(SOURCE MATERIAL begins)

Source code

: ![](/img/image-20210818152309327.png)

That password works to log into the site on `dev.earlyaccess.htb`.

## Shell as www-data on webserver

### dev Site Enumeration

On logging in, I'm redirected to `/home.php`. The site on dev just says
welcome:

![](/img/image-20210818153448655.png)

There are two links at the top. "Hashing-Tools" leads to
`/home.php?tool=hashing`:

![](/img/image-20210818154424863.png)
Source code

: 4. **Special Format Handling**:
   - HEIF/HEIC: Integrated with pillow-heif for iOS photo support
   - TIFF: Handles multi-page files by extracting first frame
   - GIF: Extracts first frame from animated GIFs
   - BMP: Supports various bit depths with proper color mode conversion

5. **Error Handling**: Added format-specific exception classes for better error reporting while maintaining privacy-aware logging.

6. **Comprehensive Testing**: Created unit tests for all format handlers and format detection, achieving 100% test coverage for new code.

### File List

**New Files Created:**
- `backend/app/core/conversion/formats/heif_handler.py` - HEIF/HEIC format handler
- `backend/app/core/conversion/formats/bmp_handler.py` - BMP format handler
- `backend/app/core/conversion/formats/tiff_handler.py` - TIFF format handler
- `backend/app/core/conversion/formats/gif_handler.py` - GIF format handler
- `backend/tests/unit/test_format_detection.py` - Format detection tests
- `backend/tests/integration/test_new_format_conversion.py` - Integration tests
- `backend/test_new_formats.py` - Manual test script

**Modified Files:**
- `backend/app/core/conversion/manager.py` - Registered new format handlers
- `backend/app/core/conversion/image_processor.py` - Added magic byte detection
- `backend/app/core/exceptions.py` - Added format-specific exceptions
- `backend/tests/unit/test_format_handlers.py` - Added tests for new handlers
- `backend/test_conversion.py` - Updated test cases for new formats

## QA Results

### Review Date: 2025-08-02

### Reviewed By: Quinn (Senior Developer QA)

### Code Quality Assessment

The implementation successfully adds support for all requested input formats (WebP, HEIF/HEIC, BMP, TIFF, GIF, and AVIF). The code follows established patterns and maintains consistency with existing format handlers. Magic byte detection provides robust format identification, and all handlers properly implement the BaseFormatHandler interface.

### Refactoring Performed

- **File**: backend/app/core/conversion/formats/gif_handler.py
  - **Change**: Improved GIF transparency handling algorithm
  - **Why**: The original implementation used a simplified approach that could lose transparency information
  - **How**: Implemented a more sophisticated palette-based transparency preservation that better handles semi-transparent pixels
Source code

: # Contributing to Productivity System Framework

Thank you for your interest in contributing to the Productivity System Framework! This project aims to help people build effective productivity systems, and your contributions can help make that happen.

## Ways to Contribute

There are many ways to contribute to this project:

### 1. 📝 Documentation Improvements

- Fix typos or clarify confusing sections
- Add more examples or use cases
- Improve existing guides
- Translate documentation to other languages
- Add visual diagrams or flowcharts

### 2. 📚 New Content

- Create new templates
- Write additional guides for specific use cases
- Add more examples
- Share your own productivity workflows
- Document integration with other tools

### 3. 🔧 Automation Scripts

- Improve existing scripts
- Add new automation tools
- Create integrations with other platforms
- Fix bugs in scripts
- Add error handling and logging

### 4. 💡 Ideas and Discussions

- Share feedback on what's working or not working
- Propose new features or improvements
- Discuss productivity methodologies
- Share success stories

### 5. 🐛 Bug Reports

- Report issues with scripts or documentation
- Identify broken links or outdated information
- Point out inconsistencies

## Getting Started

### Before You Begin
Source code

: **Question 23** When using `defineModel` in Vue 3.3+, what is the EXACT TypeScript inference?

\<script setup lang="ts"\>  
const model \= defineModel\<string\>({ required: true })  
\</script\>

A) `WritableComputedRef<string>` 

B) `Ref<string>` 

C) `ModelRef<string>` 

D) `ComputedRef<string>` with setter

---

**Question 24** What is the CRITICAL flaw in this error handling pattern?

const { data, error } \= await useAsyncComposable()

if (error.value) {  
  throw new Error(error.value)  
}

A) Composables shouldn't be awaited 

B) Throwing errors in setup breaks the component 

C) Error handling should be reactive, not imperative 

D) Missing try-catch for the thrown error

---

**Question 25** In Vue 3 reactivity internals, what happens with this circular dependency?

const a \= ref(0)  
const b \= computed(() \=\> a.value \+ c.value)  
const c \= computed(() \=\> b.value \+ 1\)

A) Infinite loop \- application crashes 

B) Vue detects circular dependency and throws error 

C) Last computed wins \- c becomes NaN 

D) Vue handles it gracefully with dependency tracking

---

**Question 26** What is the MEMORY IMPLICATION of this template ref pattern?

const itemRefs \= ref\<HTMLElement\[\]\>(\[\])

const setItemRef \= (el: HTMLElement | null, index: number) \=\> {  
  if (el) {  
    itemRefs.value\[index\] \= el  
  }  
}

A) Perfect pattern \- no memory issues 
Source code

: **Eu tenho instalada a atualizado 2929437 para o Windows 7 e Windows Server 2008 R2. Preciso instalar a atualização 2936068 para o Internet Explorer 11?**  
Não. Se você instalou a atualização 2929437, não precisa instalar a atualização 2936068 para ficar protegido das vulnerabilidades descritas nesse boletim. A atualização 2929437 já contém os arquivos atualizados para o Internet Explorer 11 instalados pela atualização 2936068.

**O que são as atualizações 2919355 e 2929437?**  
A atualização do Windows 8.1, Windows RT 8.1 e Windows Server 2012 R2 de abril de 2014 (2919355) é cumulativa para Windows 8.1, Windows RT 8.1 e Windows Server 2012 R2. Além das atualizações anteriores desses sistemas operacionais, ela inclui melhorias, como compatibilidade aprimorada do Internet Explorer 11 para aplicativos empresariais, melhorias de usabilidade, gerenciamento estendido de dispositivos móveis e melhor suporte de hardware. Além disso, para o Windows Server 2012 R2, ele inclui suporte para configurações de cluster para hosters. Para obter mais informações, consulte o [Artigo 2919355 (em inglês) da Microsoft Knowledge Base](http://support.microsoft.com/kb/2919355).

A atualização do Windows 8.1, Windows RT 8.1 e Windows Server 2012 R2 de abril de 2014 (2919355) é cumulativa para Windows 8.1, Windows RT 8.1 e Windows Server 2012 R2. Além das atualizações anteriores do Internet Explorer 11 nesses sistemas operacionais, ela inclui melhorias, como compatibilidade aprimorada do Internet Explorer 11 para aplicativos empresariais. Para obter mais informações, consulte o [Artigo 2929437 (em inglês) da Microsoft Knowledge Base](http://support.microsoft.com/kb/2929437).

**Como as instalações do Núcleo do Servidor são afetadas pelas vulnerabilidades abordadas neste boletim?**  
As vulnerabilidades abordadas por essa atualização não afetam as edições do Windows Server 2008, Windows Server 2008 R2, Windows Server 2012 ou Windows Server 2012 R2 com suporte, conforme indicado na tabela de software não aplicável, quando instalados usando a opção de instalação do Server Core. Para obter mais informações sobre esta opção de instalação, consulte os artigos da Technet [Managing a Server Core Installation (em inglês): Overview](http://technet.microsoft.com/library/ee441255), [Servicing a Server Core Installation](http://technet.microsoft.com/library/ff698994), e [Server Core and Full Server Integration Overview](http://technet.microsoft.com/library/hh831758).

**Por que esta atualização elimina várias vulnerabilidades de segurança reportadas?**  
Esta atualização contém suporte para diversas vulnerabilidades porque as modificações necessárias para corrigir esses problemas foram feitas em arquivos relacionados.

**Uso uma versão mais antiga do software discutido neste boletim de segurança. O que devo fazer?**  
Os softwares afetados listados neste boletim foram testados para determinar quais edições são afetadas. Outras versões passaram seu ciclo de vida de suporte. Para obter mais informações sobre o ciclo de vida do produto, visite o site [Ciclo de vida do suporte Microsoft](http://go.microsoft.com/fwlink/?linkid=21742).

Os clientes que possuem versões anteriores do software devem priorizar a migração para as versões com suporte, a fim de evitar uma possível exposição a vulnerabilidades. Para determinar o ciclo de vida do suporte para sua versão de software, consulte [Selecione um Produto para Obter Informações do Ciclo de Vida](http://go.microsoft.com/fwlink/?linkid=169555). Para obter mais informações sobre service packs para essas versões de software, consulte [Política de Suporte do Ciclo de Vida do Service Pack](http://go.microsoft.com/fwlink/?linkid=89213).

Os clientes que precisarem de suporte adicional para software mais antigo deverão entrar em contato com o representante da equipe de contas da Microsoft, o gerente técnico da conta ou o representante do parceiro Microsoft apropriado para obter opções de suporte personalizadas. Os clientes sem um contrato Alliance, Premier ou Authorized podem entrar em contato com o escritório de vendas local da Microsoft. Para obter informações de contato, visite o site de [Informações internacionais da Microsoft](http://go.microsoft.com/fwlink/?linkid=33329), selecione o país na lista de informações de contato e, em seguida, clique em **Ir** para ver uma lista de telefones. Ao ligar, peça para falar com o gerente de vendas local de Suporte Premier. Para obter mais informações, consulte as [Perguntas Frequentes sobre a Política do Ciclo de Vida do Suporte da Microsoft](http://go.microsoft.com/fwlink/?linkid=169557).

(SOURCE MATERIAL ends)

▶ TASK TO COMPLETE:
Above are the lines; repeat exactly the ones from the line containing "2919355 e 2929437?**" down to the line containing "atualizações anteriores desses", both inclusive.

▶ FINISHED EXERCISE:
**O que são as atualizações 2919355 e 2929437?**  
A atualização do Windows 8.1, Windows RT 8.1 e Windows Server 2012 R2 de abril de 2014 (2919355) é cumulativa para Windows 8.1, Windows RT 8.1 e Windows Server 2012 R2. Além das atualizações anteriores desses sistemas operacionais, ela inclui melhorias, como compatibilidade aprimorada do Internet Explorer 11 para aplicativos empresariais, melhorias de usabilidade, gerenciamento estendido de dispositivos móveis e melhor suporte de hardware. Além disso, para o Windows Server 2012 R2, ele inclui suporte para configurações de cluster para hosters. Para obter mais informações, consulte o [Artigo 2919355 (em inglês) da Microsoft Knowledge Base](http://support.microsoft.com/kb/2919355).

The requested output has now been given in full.